Created on 12 Aug 2015 · 10Comments · Source: etcd-io/etcd

Because client pins to one endpoint if possible, it will always make requests to one server. If the target server is isolated from etcd cluster and becomes unhealthy for a long time, the client will be outdated too for that long time. We don't provide way to handle it or warn it today.

Source

yichengq

Most helpful comment

The readme still says reads can be satisfied by unhealthy member, and references this issue. Is that still the case? If not, perhaps amend the readme?

immesys on 26 Jul 2016

👍3

All 10 comments

/cc @mx2323 You might want to follow on this.

xiang90 on 25 Aug 2015

Is this still an issue?

Raft says:

The leader handles all client requests (if a client contacts a follower, the follower redirects it to the leader).
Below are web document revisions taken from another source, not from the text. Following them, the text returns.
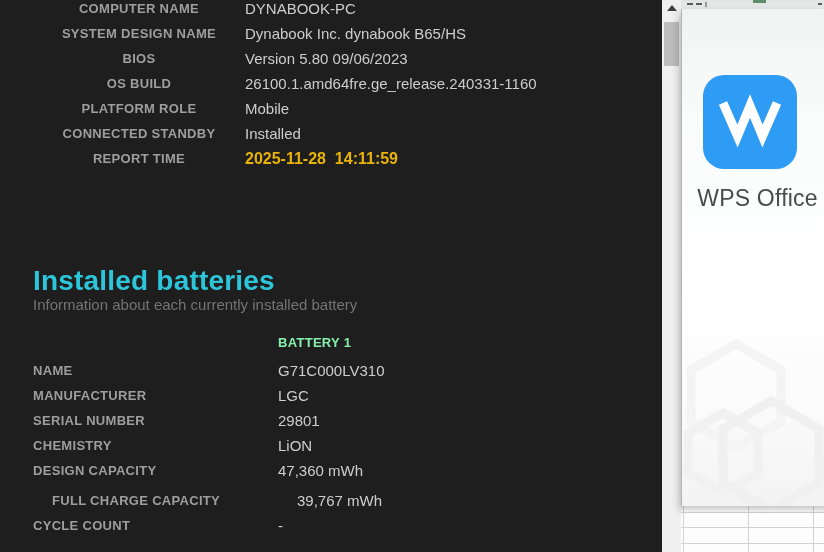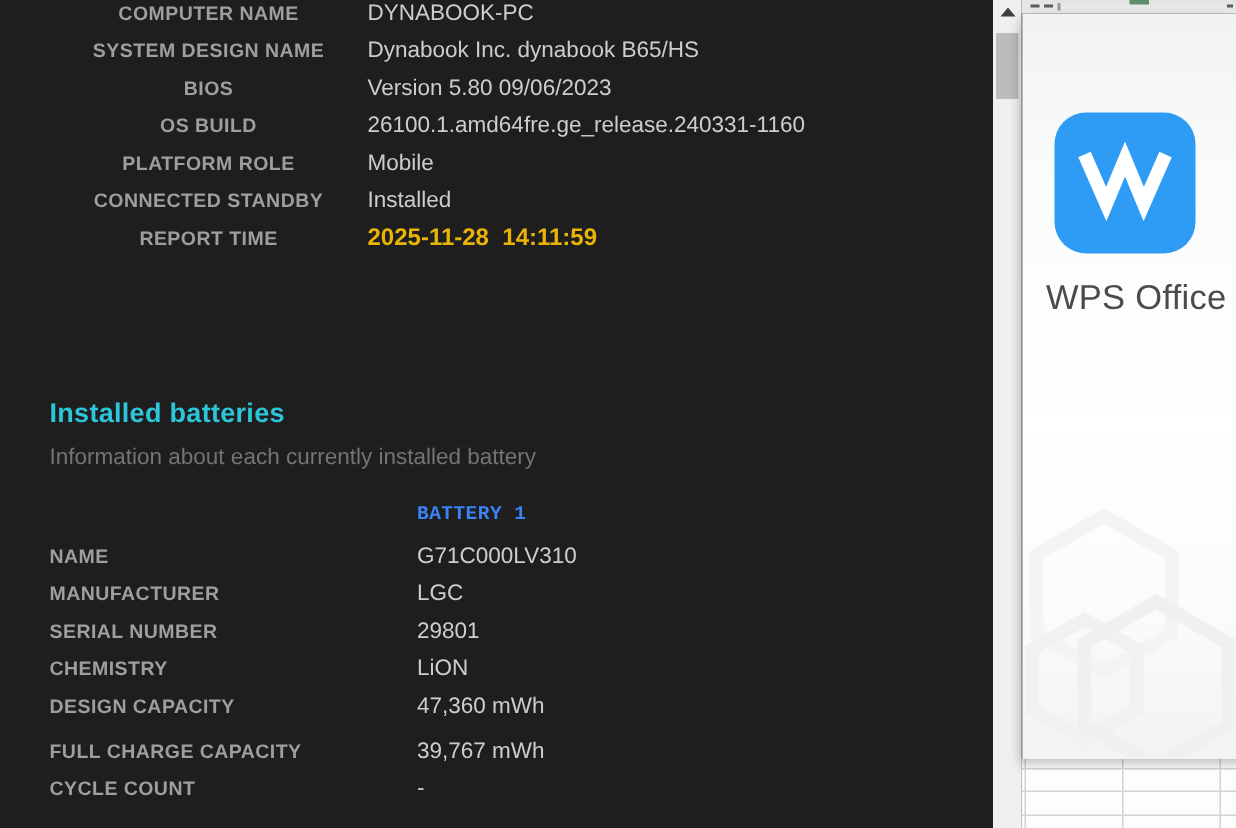--- a/index.html
+++ b/index.html
@@ -17,33 +17,33 @@
   .label{
     font-size:13px;font-weight:700;color:#9e9e9e;letter-spacing:.3px;
     flex:0 0 auto;white-space:pre;
   }
   .value{font-size:15px;color:#cdcdcd;white-space:pre;}
   .sys{left:33px;top:-4px;width:620px;}
   .sys .label{width:212px;text-align:center;}
   .sys div.row:nth-of-type(7) .value{font-weight:700;color:#eab308;font-size:16px;}
   .section-title{
     position:absolute;left:33px;top:265px;margin:0;
-    font-size:18px;font-weight:700;letter-spacing:.2px;color:#2cc5d9;text-align:center;
+    font-size:28px;font-weight:700;letter-spacing:.2px;color:#2cc5d9;text-align:center;
   }
   .section-sub{
     position:absolute;left:33px;top:296px;margin:0;
     font-size:15px;color:#747474;
   }
   .batt-header{
     position:absolute;left:278px;top:330px;height:25px;display:flex;align-items:center;
-    font-size:13px;font-weight:700;color:#3b82f6;letter-spacing:.3px;font-family:Liberation Mono, monospace;
+    font-size:13px;font-weight:700;color:#86efac;letter-spacing:.3px;
   }
   .batt{left:33px;top:358px;width:620px;}
   .batt .label{width:245px;}
-  .batt div.row:nth-of-type(6){margin-top:5px;}
+  .batt div.row:nth-of-type(6){margin-top:5px;margin-left:19px;}
 
   
   .scrollbar{position:absolute;left:662px;top:0;width:19px;height:552px;background:#f0f0f0;}
   .scroll-up{position:absolute;left:0;top:0;width:19px;height:15px;display:flex;align-items:center;justify-content:center;}
   .tri-up{width:0;height:0;border-left:5px solid transparent;border-right:5px solid transparent;border-bottom:6px solid #3f3f3f;}
   .scroll-thumb{position:absolute;left:2px;top:22px;width:15px;height:44px;background:#bcbcbc;}
 
   
   .wps-strip{position:absolute;left:681px;top:0;width:143px;height:9px;background:linear-gradient(180deg,#e2e4e4,#eceeee);overflow:hidden;}
   .strip-dash{position:absolute;background:#5c5c5c;height:2px;}

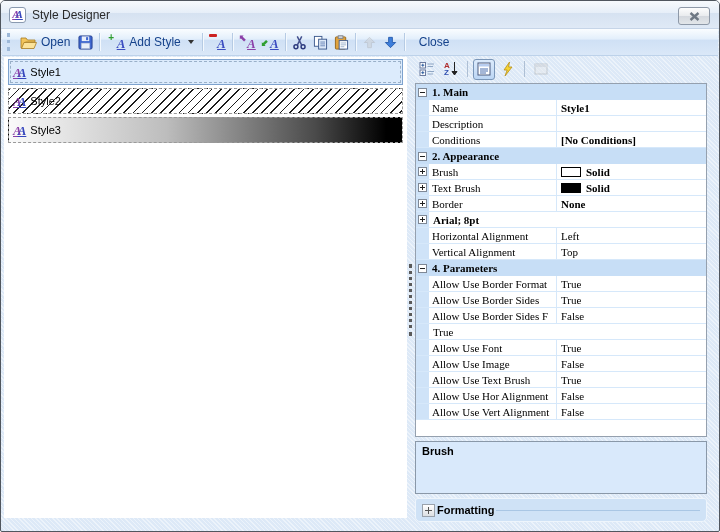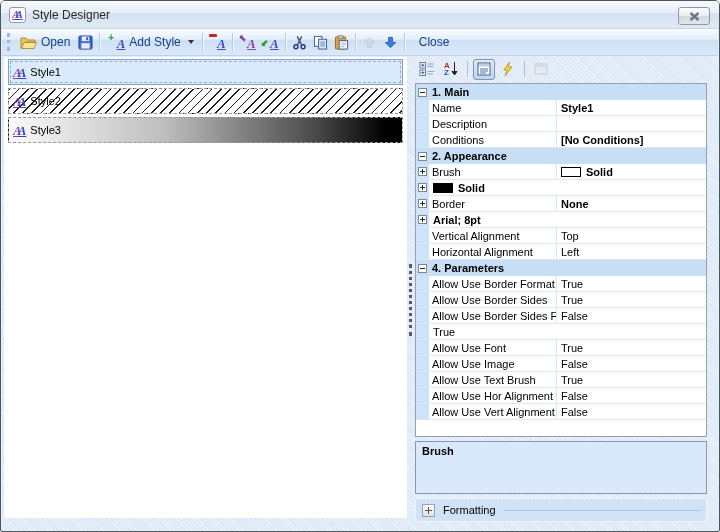--- a/index.html
+++ b/index.html
@@ -71,40 +71,40 @@
   .splitter-grip{position:absolute;left:408px;top:263px;height:72px;width:0;border-left:3px dotted #5a5a5a;}
   
   .right-panel{position:absolute;left:414px;top:56px;width:294px;bottom:9px;}
   .pg-toolbar{height:24px;display:flex;align-items:center;gap:2px;padding-left:1px;}
   .pg-btn{width:22px;height:21px;display:flex;align-items:center;justify-content:center;border:1px solid transparent;border-radius:3px;}
   .pg-btn.pressed{border:1px solid #7a96b8;background:linear-gradient(#dcebfc,#bcd6f4);}
   .pg-sep{width:1px;height:16px;background:#aebfd4;margin:0 3px;}
   .az{display:flex;flex-direction:column;font-size:8px;font-weight:bold;line-height:7px;font-family:"Liberation Sans",sans-serif;}
   .az .a{color:#b03030;}.az .z{color:#3050b0;}
   
-  .pg-grid{position:absolute;left:0;top:26px;width:292px;height:354px;border:1px solid #95a0ae;background:#fff;overflow:hidden;}
+  .pg-grid{position:absolute;left:0;top:26px;width:292px;height:354px;border:1px solid #95a0ae;background:#fff;overflow:hidden;font-family:Liberation Serif, serif;}
   .pg-cat{height:16px;background:#c7def6;display:flex;align-items:center;gap:5px;padding-left:2px;font-weight:bold;}
   .pg-row{height:16px;display:flex;align-items:stretch;border-bottom:1px solid #d6e8fa;}
   .pg-gutter{width:13px;background:#cfe3f8;flex:none;display:flex;align-items:center;justify-content:center;}
   .pg-name{width:128px;flex:none;display:flex;align-items:center;padding-left:3px;
     white-space:nowrap;overflow:hidden;border-right:1px solid #d6e8fa;}
   .pg-value{flex:1;display:flex;align-items:center;padding-left:4px;gap:5px;white-space:nowrap;overflow:hidden;}
   .pg-value.bold{font-weight:bold;}
   .swatch{width:20px;height:10px;border:1px solid #000;flex:none;}
   .xbox{width:9px;height:9px;background:#fff;border:1px solid #7e8896;position:relative;flex:none;}
   .xbox::before{content:"";position:absolute;left:1px;right:1px;top:3px;height:1px;background:#222;}
   .xbox.plus::after{content:"";position:absolute;top:1px;bottom:1px;left:3px;width:1px;background:#222;}
   
   .pg-desc{position:absolute;left:0;top:384px;width:292px;height:53px;background:#d9e9fb;
     border:1px solid #8a98a8;padding:3px 6px;line-height:13px;}
   .pg-desc .t{font-weight:bold;}
   
   .pg-format{position:absolute;left:0;top:441px;width:292px;height:24px;
     background:#cfe2f6;border:1px solid #eef5fc;border-radius:3px 3px 5px 5px;
-    display:flex;align-items:center;gap:8px;padding:0 6px;}
+    display:flex;align-items:center;gap:2px;padding:0 6px;font-weight:bold;}
   .fmt-box{width:13px;height:13px;border:1px solid #9aa2ac;background:linear-gradient(#fff,#dcdfe3);position:relative;flex:none;}
   .fmt-box::before{content:"";position:absolute;left:2px;right:2px;top:5px;height:1px;background:#555;}
   .fmt-box::after{content:"";position:absolute;top:2px;bottom:2px;left:5px;width:1px;background:#555;}
   .fmt-line{flex:1;height:1px;background:#a9c6e4;}
 </style>
 </head>
 <body>
 
 <div class="window">
 
@@ -336,20 +336,21 @@
           <span class="pg-name">Brush</span>
           <span class="pg-value bold">
             <span class="swatch" style="background: rgb(255, 255, 255);"></span>
             <span>Solid</span>
           </span>
         </div>
         <div class="pg-row">
           <span class="pg-gutter">
             <span class="xbox plus"></span>
           </span>
+          <span class="pg-name">Text Brush</span>
           <span class="pg-value bold">
             <span class="swatch" style="background: rgb(0, 0, 0);"></span>
             <span>Solid</span>
           </span>
         </div>
         <div class="pg-row">
           <span class="pg-gutter">
             <span class="xbox plus"></span>
           </span>
           <span class="pg-name">Border</span>
@@ -360,30 +361,30 @@
         <div class="pg-row">
           <span class="pg-gutter">
             <span class="xbox plus"></span>
           </span>
           <span class="pg-value bold">
             <span>Arial; 8pt</span>
           </span>
         </div>
         <div class="pg-row">
           <span class="pg-gutter"></span>
+          <span class="pg-name">Horizontal Alignment</span>
+          <span class="pg-value">
+            <span>Left</span>
+          </span>
+        </div>
+        <div class="pg-row">
+          <span class="pg-gutter"></span>
           <span class="pg-name">Vertical Alignment</span>
           <span class="pg-value">
             <span>Top</span>
-          </span>
-        </div>
-        <div class="pg-row">
-          <span class="pg-gutter"></span>
-          <span class="pg-name">Horizontal Alignment</span>
-          <span class="pg-value">
-            <span>Left</span>
           </span>
         </div>
         <div class="pg-cat">
           <span class="xbox"></span>
           <span>4. Parameters</span>
         </div>
         <div class="pg-row">
           <span class="pg-gutter"></span>
           <span class="pg-name">Allow Use Border Format</span>
           <span class="pg-value">

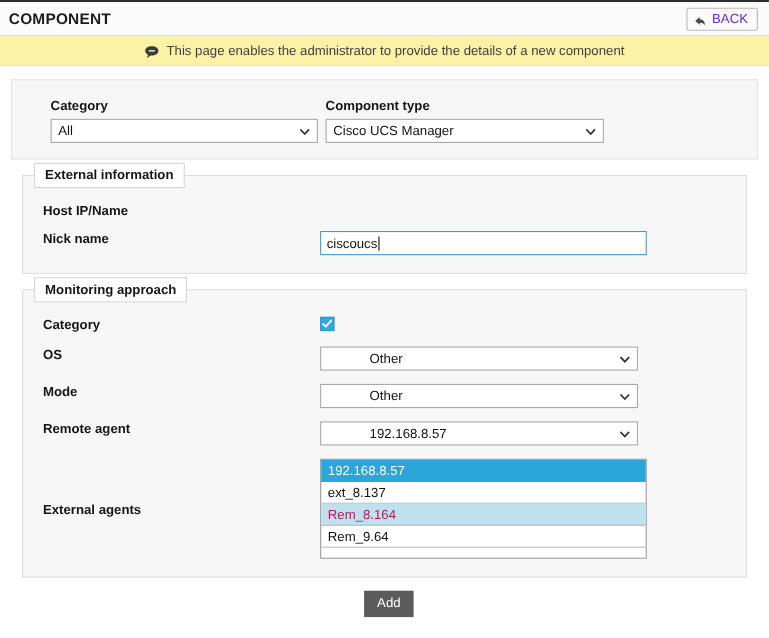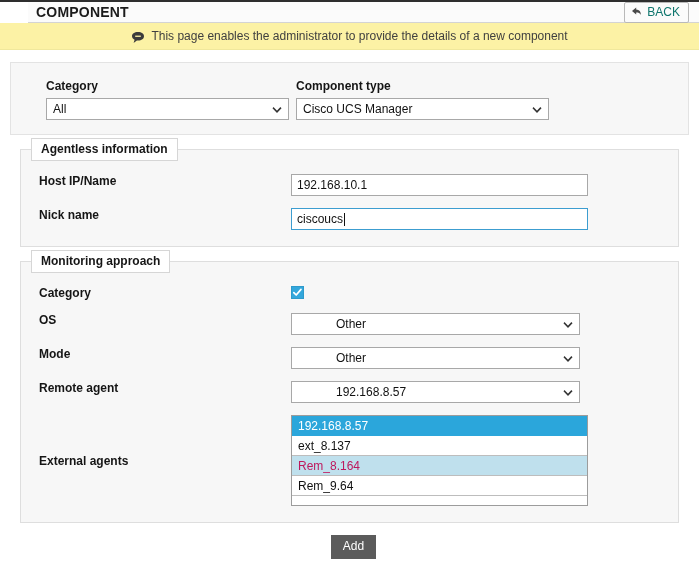--- a/index.html
+++ b/index.html
@@ -19,46 +19,45 @@
 
   
   .top-strip {
     height: 2px;
     background: #2e2e2e;
     width: 100%;
   }
 
   
   .page-header {
-    height: 21px;
+    height: 31px;
     background: #fbfbfb;
     border-bottom: 1px solid #d4d4d4;
     display: flex;
     align-items: center;
     justify-content: space-between;
     padding: 0 10px 0 8px;
     box-sizing: border-box;
-    margin-left: 28px;
   }
   .page-title {
     font-size: 14px;
     font-weight: bold;
     letter-spacing: .2px;
     color: #1b1b1b;
   }
   .back-button {
     display: inline-flex;
-    align-items: flex-start;
+    align-items: flex-end;
     gap: 5px;
     border: 1px solid #b9b9b9;
     background: #fbfbfb;
     border-radius: 2px;
     padding: 2px 8px 3px 6px;
     font-size: 12px;
-    color: #0f766e;
+    color: #6d28d9;
     cursor: pointer;
     line-height: 14px;
   }
   .back-button .arrow {
     display: inline-block;
     width: 11px;
     height: 11px;
     position: relative;
     top: 1px;
   }
@@ -316,29 +315,24 @@
       <span class="chev">
         <svg width="10" height="10" viewBox="0 0 10 10">
           <path d="M1.6 3.2 L5 6.8 L8.4 3.2" stroke="#333" stroke-width="1.6" fill="none" stroke-linecap="square"></path>
         </svg>
       </span>
     </div>
   </div>
 </div>
 
 <div class="fieldset">
-  <div class="legend">Agentless information</div>
+  <div class="legend">External information</div>
   <div class="fieldset-body">
     <div class="row">
       <div class="row-label">Host IP/Name</div>
-      <div class="row-field">
-        <div class="txt">
-          <span>192.168.10.1</span>
-        </div>
-      </div>
     </div>
     <div class="row">
       <div class="row-label">Nick name</div>
       <div class="row-field">
         <div class="txt focused">
           <span>ciscoucs</span>
             <span class="caret"></span>
         </div>
       </div>
     </div>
Can we use the same mechanism to notify client at least the target server is not reachable? When used with proxy, I see the error message of proxy endpoint is not available when the proxy is wrongly configured. Does etcd handle differently in this case?

Thanks,

gyuho on 12 Oct 2015

@gyuho For watch and read, it gets the data from local store. It is allowed/normal for clients to get data from local store. We just don't provide way to handle or warn about unhealthy server today.

yichengq on 13 Oct 2015

I see. Thanks,

gyuho on 14 Oct 2015

@yichengq @gyuho if a client turns on client.GetOption.Quorum, reading from leader's store is enforced so the client can be aware of unhealthy server.

For example,

create a cluster with 3 nodes
create a key
kill 2 nodes
get the key with etcdctl get with the option --quorum (which turns on client.GetOption.Quorum)
in such a sequence, the get request in 4th step will fail because of losing quorum. So I think current etcd already has a solution for this issue.

mitake on 8 Dec 2015

The issue isn't on reads, it's when a watch is registered on an etcd server, but the server on which the watch is sent to is partitioned from the rest of the etcd cluster. In these situations, the client will sit with a watch untriggered when it could have gone to another server and gotten the new update.

mx2323 on 8 Dec 2015

@mx2323 thanks for your pointing, I couldn't consider the case of watch.

mitake on 14 Dec 2015

closed by https://github.com/coreos/etcd/pull/5332

xiang90 on 13 May 2016

The readme still says reads can be satisfied by unhealthy member, and references this issue. Is that still the case? If not, perhaps amend the readme?

immesys on 26 Jul 2016

👍3

Readme still seems to be out of date.